• _Directions_
Restate the entries below word for word, omitting nothing.

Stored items
◆ ◆ ◆ ◆ ◆ ◆ ◆

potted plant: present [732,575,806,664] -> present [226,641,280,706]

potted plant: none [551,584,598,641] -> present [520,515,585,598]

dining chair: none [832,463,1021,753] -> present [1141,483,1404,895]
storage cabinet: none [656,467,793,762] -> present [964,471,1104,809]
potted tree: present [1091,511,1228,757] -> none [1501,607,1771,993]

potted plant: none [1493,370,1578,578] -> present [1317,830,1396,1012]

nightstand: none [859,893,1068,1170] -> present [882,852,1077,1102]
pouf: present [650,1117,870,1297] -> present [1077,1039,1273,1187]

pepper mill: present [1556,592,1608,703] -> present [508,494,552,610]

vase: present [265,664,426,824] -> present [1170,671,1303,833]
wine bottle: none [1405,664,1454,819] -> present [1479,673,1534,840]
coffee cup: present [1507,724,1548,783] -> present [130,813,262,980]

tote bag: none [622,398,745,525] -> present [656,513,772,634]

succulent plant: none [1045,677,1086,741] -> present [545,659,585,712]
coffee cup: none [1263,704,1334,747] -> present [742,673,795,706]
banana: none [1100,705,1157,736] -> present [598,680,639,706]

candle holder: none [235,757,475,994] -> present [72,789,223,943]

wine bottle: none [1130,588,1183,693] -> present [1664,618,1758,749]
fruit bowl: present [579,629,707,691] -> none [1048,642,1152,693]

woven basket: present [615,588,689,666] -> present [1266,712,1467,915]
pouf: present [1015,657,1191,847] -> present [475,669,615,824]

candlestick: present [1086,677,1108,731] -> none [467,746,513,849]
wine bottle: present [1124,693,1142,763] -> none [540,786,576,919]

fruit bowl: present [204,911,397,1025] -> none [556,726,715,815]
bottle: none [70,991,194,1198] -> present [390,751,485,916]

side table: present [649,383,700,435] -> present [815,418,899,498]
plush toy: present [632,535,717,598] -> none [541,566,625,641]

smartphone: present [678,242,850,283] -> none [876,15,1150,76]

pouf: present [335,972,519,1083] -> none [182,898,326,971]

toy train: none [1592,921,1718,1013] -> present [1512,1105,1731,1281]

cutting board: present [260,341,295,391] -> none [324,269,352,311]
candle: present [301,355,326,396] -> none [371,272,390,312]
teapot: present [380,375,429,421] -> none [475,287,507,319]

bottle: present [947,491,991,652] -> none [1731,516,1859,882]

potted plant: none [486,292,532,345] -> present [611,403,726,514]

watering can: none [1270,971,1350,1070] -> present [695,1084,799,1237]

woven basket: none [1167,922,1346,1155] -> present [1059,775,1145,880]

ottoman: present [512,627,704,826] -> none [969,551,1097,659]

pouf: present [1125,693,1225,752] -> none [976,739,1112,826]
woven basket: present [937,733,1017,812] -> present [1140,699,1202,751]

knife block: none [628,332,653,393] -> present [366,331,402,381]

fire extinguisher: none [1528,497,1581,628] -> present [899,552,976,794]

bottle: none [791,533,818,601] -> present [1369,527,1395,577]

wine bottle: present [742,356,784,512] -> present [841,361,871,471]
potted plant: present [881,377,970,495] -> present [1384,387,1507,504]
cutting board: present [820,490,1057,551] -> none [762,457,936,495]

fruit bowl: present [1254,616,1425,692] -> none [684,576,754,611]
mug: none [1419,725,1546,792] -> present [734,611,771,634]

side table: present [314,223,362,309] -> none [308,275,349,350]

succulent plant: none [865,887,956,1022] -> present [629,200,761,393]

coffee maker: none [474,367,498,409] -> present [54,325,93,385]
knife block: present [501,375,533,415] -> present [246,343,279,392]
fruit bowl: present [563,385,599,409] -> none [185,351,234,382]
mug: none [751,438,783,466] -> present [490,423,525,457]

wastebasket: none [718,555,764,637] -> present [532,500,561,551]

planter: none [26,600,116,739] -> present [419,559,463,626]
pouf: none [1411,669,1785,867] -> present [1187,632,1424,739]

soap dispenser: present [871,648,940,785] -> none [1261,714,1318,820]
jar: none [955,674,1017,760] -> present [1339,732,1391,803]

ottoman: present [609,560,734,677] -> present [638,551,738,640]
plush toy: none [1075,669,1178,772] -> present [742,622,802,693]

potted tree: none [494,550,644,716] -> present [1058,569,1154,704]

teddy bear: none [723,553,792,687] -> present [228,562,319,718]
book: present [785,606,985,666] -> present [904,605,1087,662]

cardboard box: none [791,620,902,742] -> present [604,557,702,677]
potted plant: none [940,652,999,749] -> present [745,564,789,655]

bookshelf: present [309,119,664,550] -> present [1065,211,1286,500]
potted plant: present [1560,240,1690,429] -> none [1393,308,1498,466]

◆ ◆ ◆ ◆ ◆ ◆ ◆

• _Exercise response_
potted plant: present [732,575,806,664] -> present [226,641,280,706]

potted plant: none [551,584,598,641] -> present [520,515,585,598]

dining chair: none [832,463,1021,753] -> present [1141,483,1404,895]
storage cabinet: none [656,467,793,762] -> present [964,471,1104,809]
potted tree: present [1091,511,1228,757] -> none [1501,607,1771,993]

potted plant: none [1493,370,1578,578] -> present [1317,830,1396,1012]

nightstand: none [859,893,1068,1170] -> present [882,852,1077,1102]
pouf: present [650,1117,870,1297] -> present [1077,1039,1273,1187]

pepper mill: present [1556,592,1608,703] -> present [508,494,552,610]

vase: present [265,664,426,824] -> present [1170,671,1303,833]
wine bottle: none [1405,664,1454,819] -> present [1479,673,1534,840]
coffee cup: present [1507,724,1548,783] -> present [130,813,262,980]

tote bag: none [622,398,745,525] -> present [656,513,772,634]

succulent plant: none [1045,677,1086,741] -> present [545,659,585,712]
coffee cup: none [1263,704,1334,747] -> present [742,673,795,706]
banana: none [1100,705,1157,736] -> present [598,680,639,706]

candle holder: none [235,757,475,994] -> present [72,789,223,943]

wine bottle: none [1130,588,1183,693] -> present [1664,618,1758,749]
fruit bowl: present [579,629,707,691] -> none [1048,642,1152,693]

woven basket: present [615,588,689,666] -> present [1266,712,1467,915]
pouf: present [1015,657,1191,847] -> present [475,669,615,824]

candlestick: present [1086,677,1108,731] -> none [467,746,513,849]
wine bottle: present [1124,693,1142,763] -> none [540,786,576,919]

fruit bowl: present [204,911,397,1025] -> none [556,726,715,815]
bottle: none [70,991,194,1198] -> present [390,751,485,916]

side table: present [649,383,700,435] -> present [815,418,899,498]
plush toy: present [632,535,717,598] -> none [541,566,625,641]

smartphone: present [678,242,850,283] -> none [876,15,1150,76]

pouf: present [335,972,519,1083] -> none [182,898,326,971]

toy train: none [1592,921,1718,1013] -> present [1512,1105,1731,1281]

cutting board: present [260,341,295,391] -> none [324,269,352,311]
candle: present [301,355,326,396] -> none [371,272,390,312]
teapot: present [380,375,429,421] -> none [475,287,507,319]

bottle: present [947,491,991,652] -> none [1731,516,1859,882]

potted plant: none [486,292,532,345] -> present [611,403,726,514]

watering can: none [1270,971,1350,1070] -> present [695,1084,799,1237]

woven basket: none [1167,922,1346,1155] -> present [1059,775,1145,880]

ottoman: present [512,627,704,826] -> none [969,551,1097,659]

pouf: present [1125,693,1225,752] -> none [976,739,1112,826]
woven basket: present [937,733,1017,812] -> present [1140,699,1202,751]

knife block: none [628,332,653,393] -> present [366,331,402,381]

fire extinguisher: none [1528,497,1581,628] -> present [899,552,976,794]

bottle: none [791,533,818,601] -> present [1369,527,1395,577]

wine bottle: present [742,356,784,512] -> present [841,361,871,471]
potted plant: present [881,377,970,495] -> present [1384,387,1507,504]
cutting board: present [820,490,1057,551] -> none [762,457,936,495]

fruit bowl: present [1254,616,1425,692] -> none [684,576,754,611]
mug: none [1419,725,1546,792] -> present [734,611,771,634]

side table: present [314,223,362,309] -> none [308,275,349,350]

succulent plant: none [865,887,956,1022] -> present [629,200,761,393]

coffee maker: none [474,367,498,409] -> present [54,325,93,385]
knife block: present [501,375,533,415] -> present [246,343,279,392]
fruit bowl: present [563,385,599,409] -> none [185,351,234,382]
mug: none [751,438,783,466] -> present [490,423,525,457]

wastebasket: none [718,555,764,637] -> present [532,500,561,551]

planter: none [26,600,116,739] -> present [419,559,463,626]
pouf: none [1411,669,1785,867] -> present [1187,632,1424,739]

soap dispenser: present [871,648,940,785] -> none [1261,714,1318,820]
jar: none [955,674,1017,760] -> present [1339,732,1391,803]

ottoman: present [609,560,734,677] -> present [638,551,738,640]
plush toy: none [1075,669,1178,772] -> present [742,622,802,693]

potted tree: none [494,550,644,716] -> present [1058,569,1154,704]

teddy bear: none [723,553,792,687] -> present [228,562,319,718]
book: present [785,606,985,666] -> present [904,605,1087,662]

cardboard box: none [791,620,902,742] -> present [604,557,702,677]
potted plant: none [940,652,999,749] -> present [745,564,789,655]

bookshelf: present [309,119,664,550] -> present [1065,211,1286,500]
potted plant: present [1560,240,1690,429] -> none [1393,308,1498,466]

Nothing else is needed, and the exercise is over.